All patients had their NSTIs correctly diagnosed by CT scanning, and there were no false-negative test results. All 25 had abnormally enhanced soft tissues, indicative of inflammation and necrosis; 9 also had gas across tissue planes, and 7 had fluid collections. One patient had an initially equivocal scan result; therefore, another scan was performed 12 hours later and showed signs of NSTI. He underwent debridement and fared well. Of the 42 patients without NSTI, the CT result was false positive in 8 (19%; Table 1). The consistent finding was abnormal enhancement of soft tissues in all 8 patients and fluid collections in 3. The fluid collections were eventually found to be abscesses from pyomyositis and required drainage. One of these patients had an initially equivocal scan; therefore, another scan was performed 24 hours later and deemed to be suggestive of NSTI, but the result of the surgical exploration was negative. The sensitivity of CT was 100%, specificity was 81%, PPV was 76%, and NPV was 100%.
Patients with a true- and false-positive CT result were compared (Table 2). None of the examined variables showed statistically significant differences. No outcome differences were found between patients who underwent imaging with the 16- vs 64-section scanner.
Our findings suggest that a negative CT result can reliably exclude NSTI in patients with soft tissue infections and thus prevent unnecessary surgical explorations with their associated complications. When the CT result is positive, it correctly identifies the disease with a likelihood of 76%.
Standard teaching rejects CT scanning as a reliable method of diagnosing NSTI.2 Surgical exploration is recommended as the diagnostic standard of reference. Tissue necrosis with lack of bleeding, crepitus among tissues indicating gas-forming organisms, fluid collections or “dishwasher” foul-smelling fluid, and loss of resistance on digital separation of the fascia from adjacent tissues are the hallmarks of the disease during surgical exploration. However, one can argue that the new-generation CT scanners are at least as sensitive as, if not more sensitive than, the naked eye to detect tissue ischemia, gas, and fluid collections. Most of the previous studies that reported on the value of CT were performed with old-generation scanners in limited patient populations. Wysoki et al8 reported on the characteristics of CT in 20 patients with necrotizing fasciitis admitted to the hospital between 1992 and 1996. In their study, CT scanning identified fascial thickening and fat stranding in 80%, gas in 55%, and abscesses in 35% of the patients. Three patients had none of these findings, and 6 had only 1 finding. No information was available on false-positive results. Becker et al13 described 16 patients with necrotizing fasciitis of the head and neck who were admitted to 3 hospitals during a 6-year period before 1997. Nonspecific CT findings of tissue thickening and enhancement were noted. Specific CT findings, such as gas and fluid collection or tissue necrosis, were less frequent. Earlier studies5,7,14 report only on pathognomonic CT findings, such as gas, which are not found in all patients with NSTI. Surprisingly, the literature lacks original data on the diagnostic accuracy of new-generation scanners for NSTI.

* _Supplied material_:
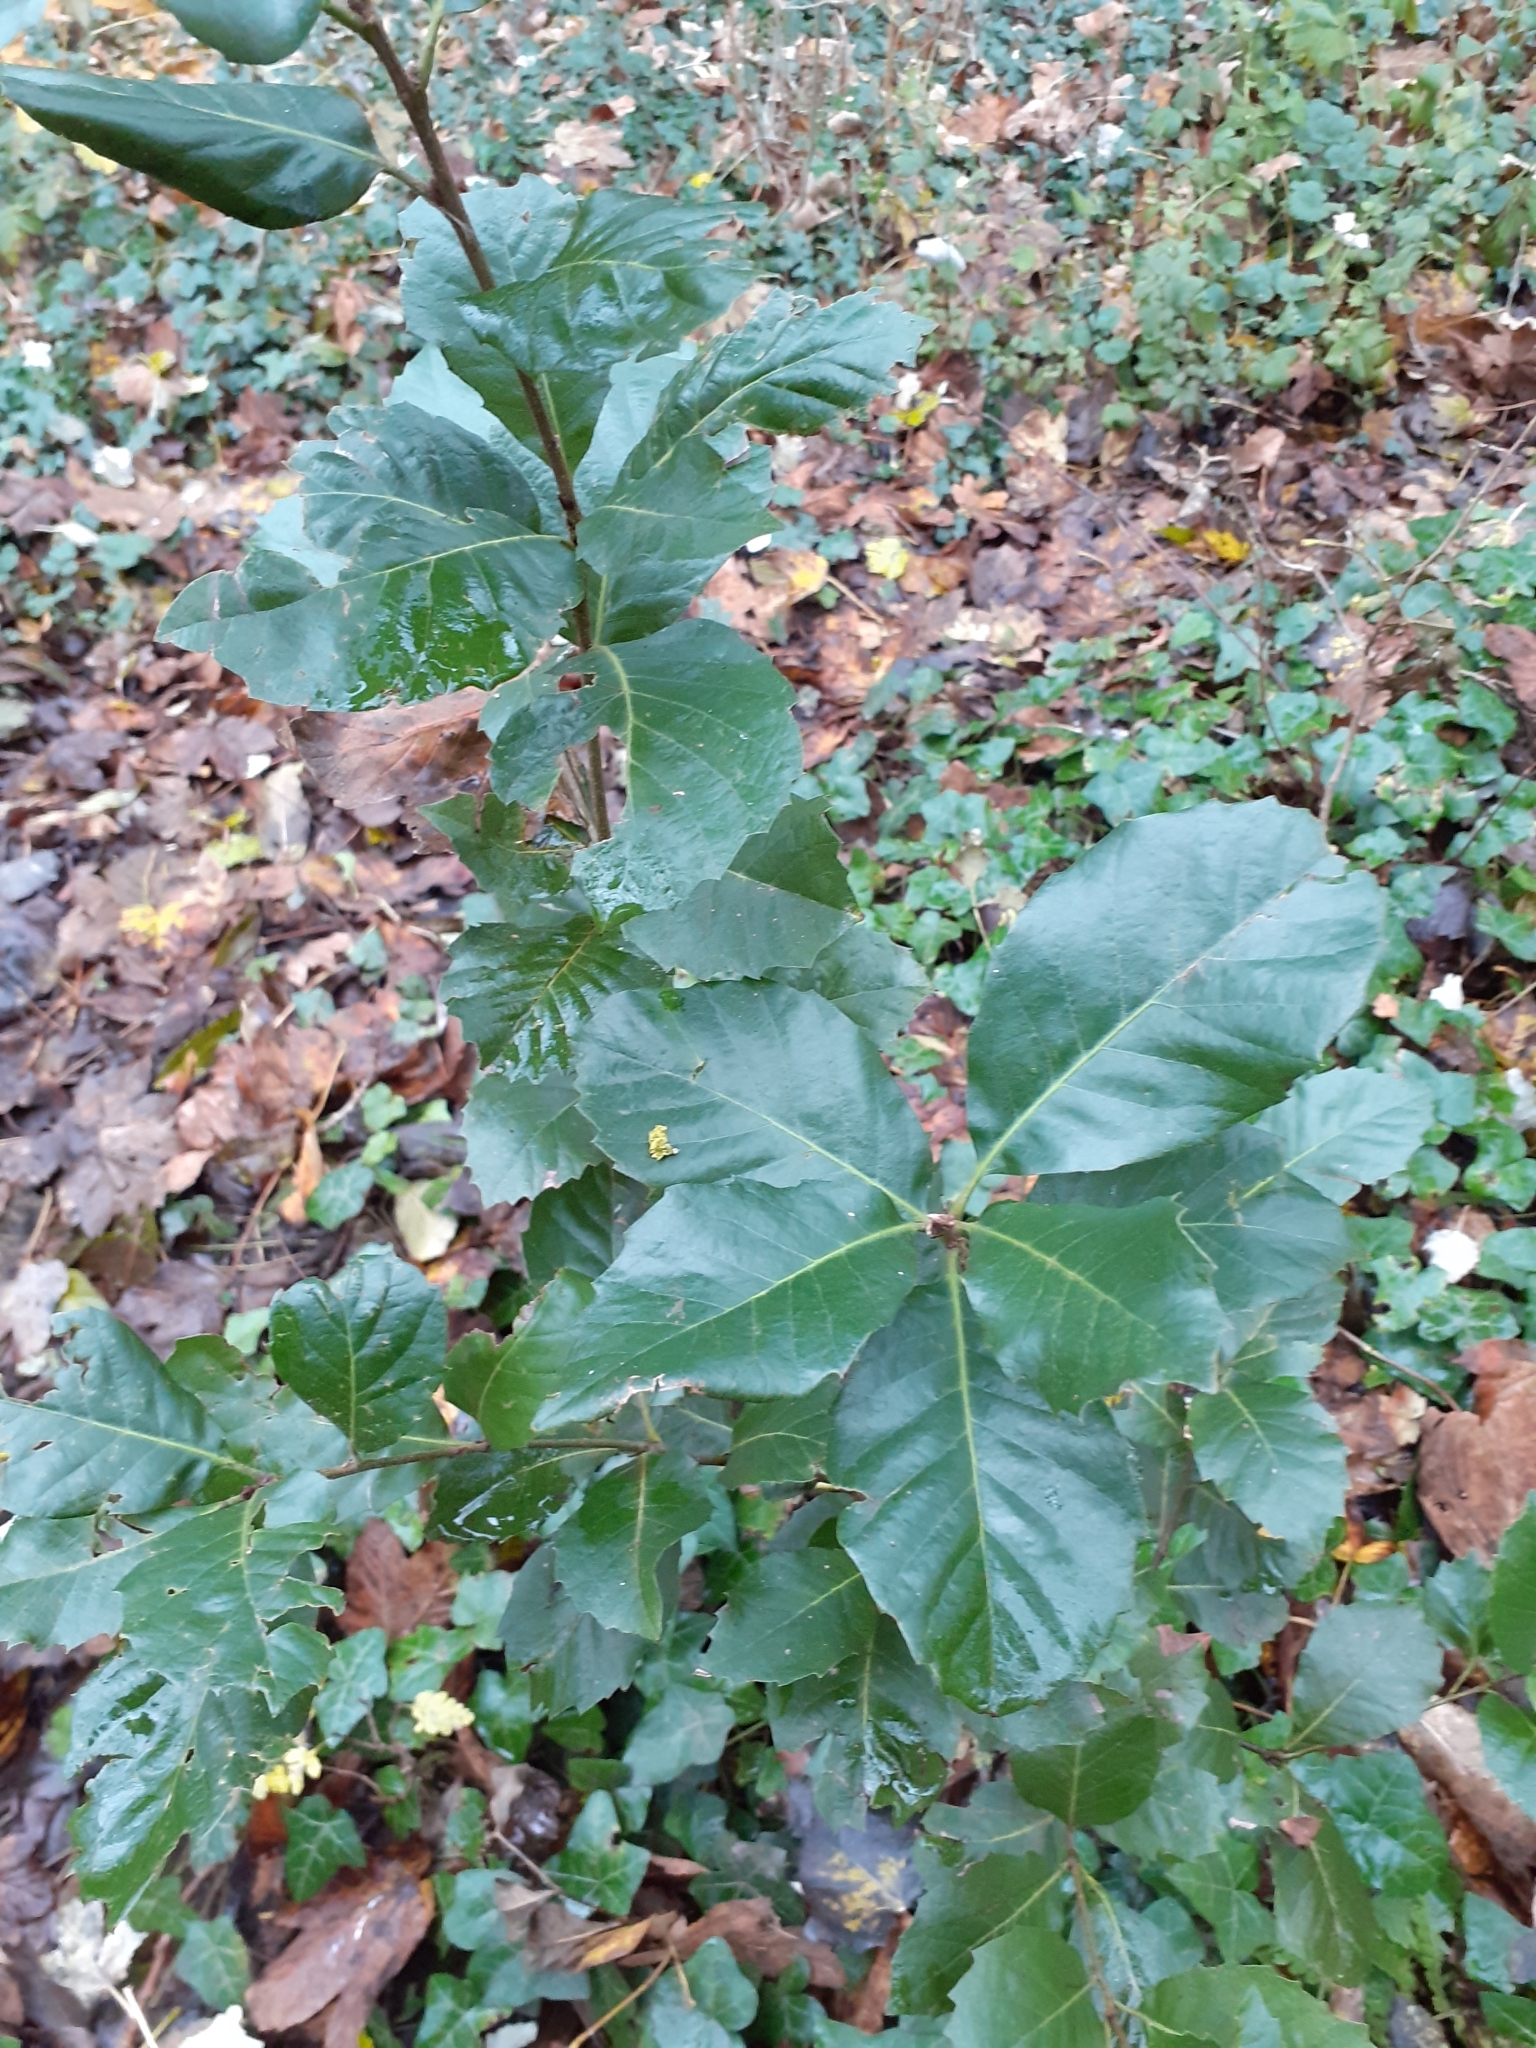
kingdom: Plantae
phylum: Tracheophyta
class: Magnoliopsida
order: Fagales
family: Fagaceae
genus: Quercus
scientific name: Quercus ilex
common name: Evergreen oak
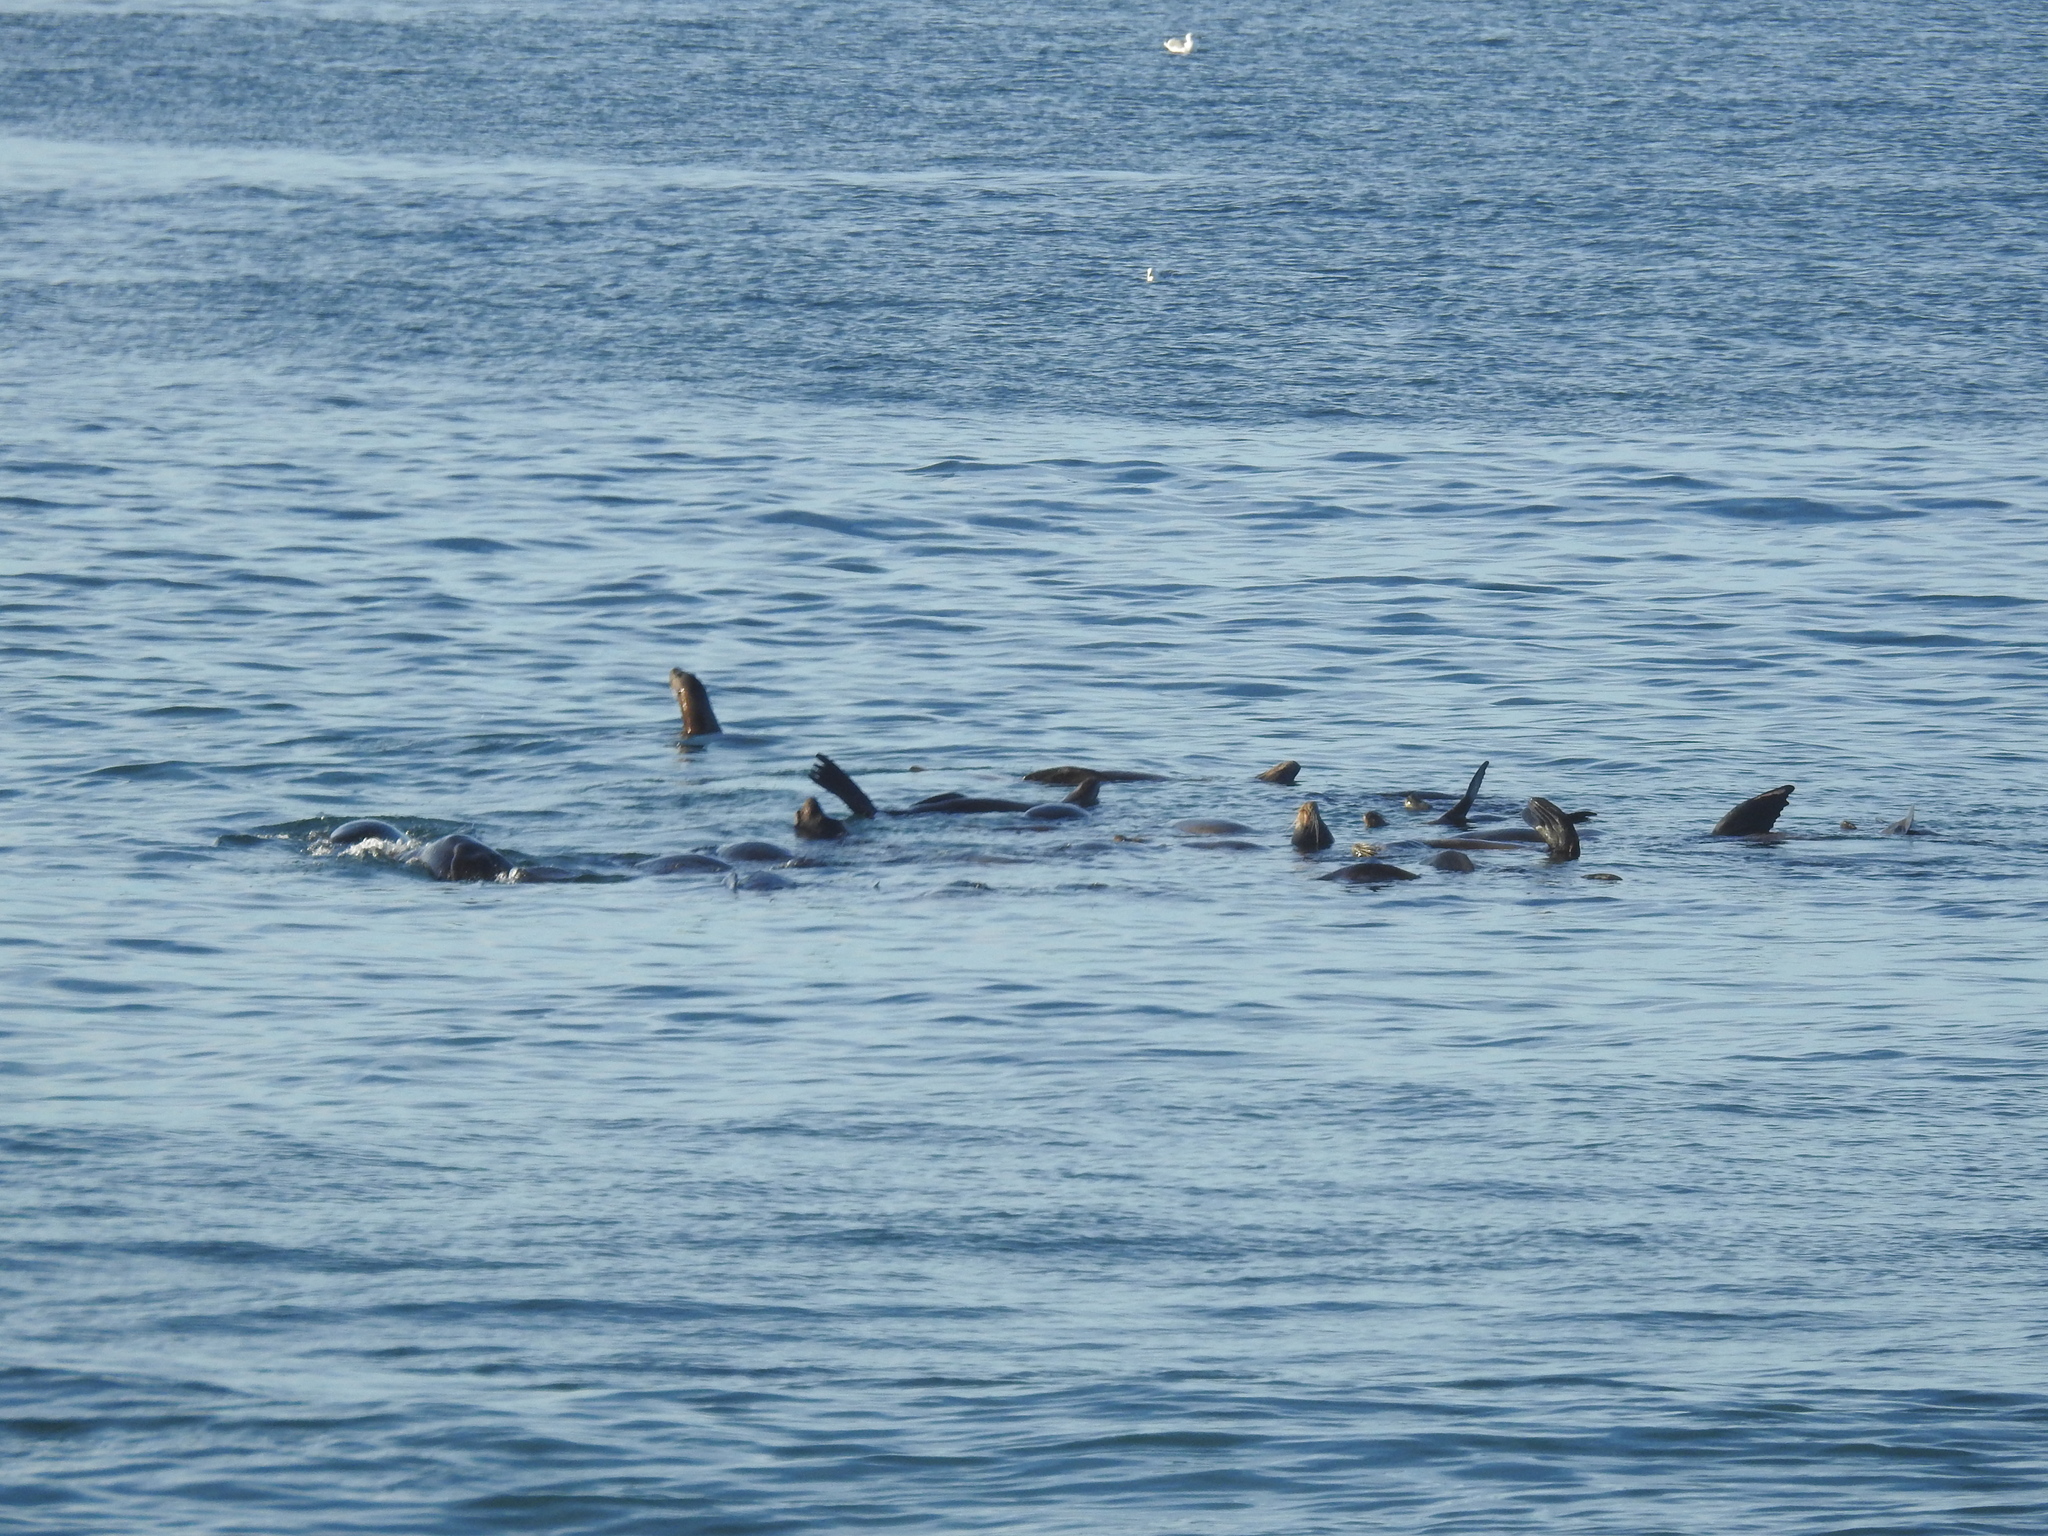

* _Problem details_:
Say whether each of the following statements agrees with the passage on CT scanning for NSTI. Answer yes or no for each, and quote the words of the passage that decide it.
1. CT scanning correctly identified every patient in the study who had NSTI.
2. Patients with true-positive and false-positive CT results showed statistically significant differences in some of the examined variables.
3. Wysoki et al reported how many false-positive results CT produced.

* _Response below_:
1. Yes: "All patients had their NSTIs correctly diagnosed by CT scanning, and there were no false-negative test results."
2. No: "None of the examined variables showed statistically significant differences."
3. No: "No information was available on false-positive results."